Una occasione perduta, ma comunque un tentativo di esaminare un mondo un pò più da vicino, anche se non è un passo avanti a quanto detto da Olmi nel « Posto » (ma il film di Monicelli è più ben diretto) o esaminato da Gregoretti in un momento dei suoi « Nuovi Angeli ».

« La riffa » di De Sica e Zavattini è il sanguigno, sensuale, focoso ritratto di un premio che ha le fattezze di Sophia Loren e dei suoi aspiranti che hanno quelle di alcuni romagnoli che sembrano usciti da una saporosa barzelletta paesana. Il film è degno del suo autore in quanto a fattura, ritmo, recitazione, Sophia Loren lascia veramente senza fiato, ma, ovviamente, fa rimpiangere un impegno maggiore. Non mi sembra che De Sica possa permettersi altre vacanze, o finiremo con l’andarlo a vedere come si fa per un film dell’ultimo Blasetti o per le anime nere di Rossellini.

### Cosa farai
1 > Chi sono gli autori di « La riffa » secondo la recensione cinematografica?
2 > Riprendi la recensione cinematografica dal punto in cui termina e portala avanti con qualche frase.

### Estratto dei dati

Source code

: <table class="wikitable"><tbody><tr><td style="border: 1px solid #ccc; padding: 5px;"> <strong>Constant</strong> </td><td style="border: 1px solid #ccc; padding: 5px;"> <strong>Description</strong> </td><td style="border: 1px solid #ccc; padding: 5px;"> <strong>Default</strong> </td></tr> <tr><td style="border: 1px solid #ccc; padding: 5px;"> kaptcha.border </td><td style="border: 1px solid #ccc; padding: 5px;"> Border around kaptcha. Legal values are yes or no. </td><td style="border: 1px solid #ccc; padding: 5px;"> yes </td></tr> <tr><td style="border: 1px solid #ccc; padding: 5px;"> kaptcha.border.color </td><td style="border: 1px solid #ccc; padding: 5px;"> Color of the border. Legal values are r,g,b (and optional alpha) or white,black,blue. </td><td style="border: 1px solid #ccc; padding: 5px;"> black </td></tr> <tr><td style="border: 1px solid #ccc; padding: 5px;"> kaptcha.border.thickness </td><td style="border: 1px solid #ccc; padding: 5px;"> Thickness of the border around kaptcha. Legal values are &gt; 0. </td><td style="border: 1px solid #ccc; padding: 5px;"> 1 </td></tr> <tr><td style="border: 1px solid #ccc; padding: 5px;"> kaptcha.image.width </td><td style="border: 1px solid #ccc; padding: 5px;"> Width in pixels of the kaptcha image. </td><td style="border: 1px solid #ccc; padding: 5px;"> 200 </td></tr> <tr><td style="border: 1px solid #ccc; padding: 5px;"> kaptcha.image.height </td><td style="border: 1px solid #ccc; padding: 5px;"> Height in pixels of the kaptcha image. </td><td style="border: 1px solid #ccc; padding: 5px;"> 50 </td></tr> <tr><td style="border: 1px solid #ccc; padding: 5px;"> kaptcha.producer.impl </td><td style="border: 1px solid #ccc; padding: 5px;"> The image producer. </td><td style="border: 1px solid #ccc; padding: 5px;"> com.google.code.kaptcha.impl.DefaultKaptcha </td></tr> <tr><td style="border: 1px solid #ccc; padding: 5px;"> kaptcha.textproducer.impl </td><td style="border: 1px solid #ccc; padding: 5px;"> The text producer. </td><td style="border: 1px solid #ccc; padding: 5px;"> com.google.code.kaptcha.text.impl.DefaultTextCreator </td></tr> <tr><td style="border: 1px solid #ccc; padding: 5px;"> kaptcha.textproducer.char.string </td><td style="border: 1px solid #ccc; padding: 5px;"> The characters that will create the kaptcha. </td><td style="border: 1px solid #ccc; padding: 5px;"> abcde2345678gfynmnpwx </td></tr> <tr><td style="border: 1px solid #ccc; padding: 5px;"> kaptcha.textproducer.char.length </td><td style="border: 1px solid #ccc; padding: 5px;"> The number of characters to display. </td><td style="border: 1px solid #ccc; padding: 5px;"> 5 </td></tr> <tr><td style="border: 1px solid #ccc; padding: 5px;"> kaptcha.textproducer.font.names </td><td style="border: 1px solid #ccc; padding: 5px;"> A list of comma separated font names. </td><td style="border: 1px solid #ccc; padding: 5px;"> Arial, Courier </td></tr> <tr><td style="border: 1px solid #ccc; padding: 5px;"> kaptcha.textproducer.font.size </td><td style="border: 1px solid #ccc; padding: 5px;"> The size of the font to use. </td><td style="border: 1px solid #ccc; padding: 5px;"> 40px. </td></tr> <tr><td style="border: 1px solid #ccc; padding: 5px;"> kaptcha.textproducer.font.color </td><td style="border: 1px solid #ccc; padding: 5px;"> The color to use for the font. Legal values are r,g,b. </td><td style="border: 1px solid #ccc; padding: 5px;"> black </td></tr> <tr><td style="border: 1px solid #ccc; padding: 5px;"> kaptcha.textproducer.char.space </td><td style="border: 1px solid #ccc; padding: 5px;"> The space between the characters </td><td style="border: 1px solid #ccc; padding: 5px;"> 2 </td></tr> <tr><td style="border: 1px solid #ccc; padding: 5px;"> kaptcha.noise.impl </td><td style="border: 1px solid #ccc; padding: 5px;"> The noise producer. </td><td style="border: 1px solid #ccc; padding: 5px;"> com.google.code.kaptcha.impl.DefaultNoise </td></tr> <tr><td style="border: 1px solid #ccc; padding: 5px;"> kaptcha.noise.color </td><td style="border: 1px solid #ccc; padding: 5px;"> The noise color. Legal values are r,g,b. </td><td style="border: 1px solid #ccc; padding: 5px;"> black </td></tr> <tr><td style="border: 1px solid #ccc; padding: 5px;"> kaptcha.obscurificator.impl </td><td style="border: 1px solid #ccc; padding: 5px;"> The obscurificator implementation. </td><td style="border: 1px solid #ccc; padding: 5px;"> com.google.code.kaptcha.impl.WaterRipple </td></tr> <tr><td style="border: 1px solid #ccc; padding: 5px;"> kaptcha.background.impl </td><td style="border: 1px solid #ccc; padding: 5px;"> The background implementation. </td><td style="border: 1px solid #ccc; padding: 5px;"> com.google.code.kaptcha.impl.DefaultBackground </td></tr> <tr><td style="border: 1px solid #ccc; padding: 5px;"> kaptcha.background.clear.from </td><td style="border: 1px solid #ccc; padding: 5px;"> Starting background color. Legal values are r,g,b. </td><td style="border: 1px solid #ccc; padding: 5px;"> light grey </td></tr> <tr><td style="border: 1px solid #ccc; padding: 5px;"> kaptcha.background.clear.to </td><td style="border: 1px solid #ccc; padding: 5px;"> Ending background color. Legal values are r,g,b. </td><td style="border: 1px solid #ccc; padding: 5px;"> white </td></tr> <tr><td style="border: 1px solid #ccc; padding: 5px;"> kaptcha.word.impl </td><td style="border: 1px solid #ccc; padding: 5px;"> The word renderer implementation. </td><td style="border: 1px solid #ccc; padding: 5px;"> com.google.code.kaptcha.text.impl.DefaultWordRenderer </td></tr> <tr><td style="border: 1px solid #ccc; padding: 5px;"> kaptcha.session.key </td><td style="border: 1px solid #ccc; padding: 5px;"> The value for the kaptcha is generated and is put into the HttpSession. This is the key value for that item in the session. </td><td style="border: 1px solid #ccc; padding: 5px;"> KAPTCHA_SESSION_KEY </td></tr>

### Risposte degli esercizi
1 > De Sica e Zavattini.

2 >
Fellini è invece qui impegnatissimo, risponde, e come, ai « moralisti » che accusarono « La dolce vita » di offendere il pudore di noi italiani. Ha preso Peppino De Filippo, acido come solo lui sa essere, gli ha messo un giornale fascista in tasca, l’ha circondato di figuri neri e repellenti le cui occupazioni vanno dall’avere sante visioni notturne a censurare manifesti e l’ha dato in pasto a un mostro da lui stesso creato: una gigantesca e sensualissima Anita Ekberg. Facile immaginare quello che succede: il moralista impazzisce, vittima dei fantasmi da lui stesso stanati dall’inferno e quando Anita gli chiede con candore, mirabile sintesi di tutta l’opera, che male c’è a guardare una donna nuda, a lui non resta, da buon fascista (con addentellati parrocchiali) che ammazzarla.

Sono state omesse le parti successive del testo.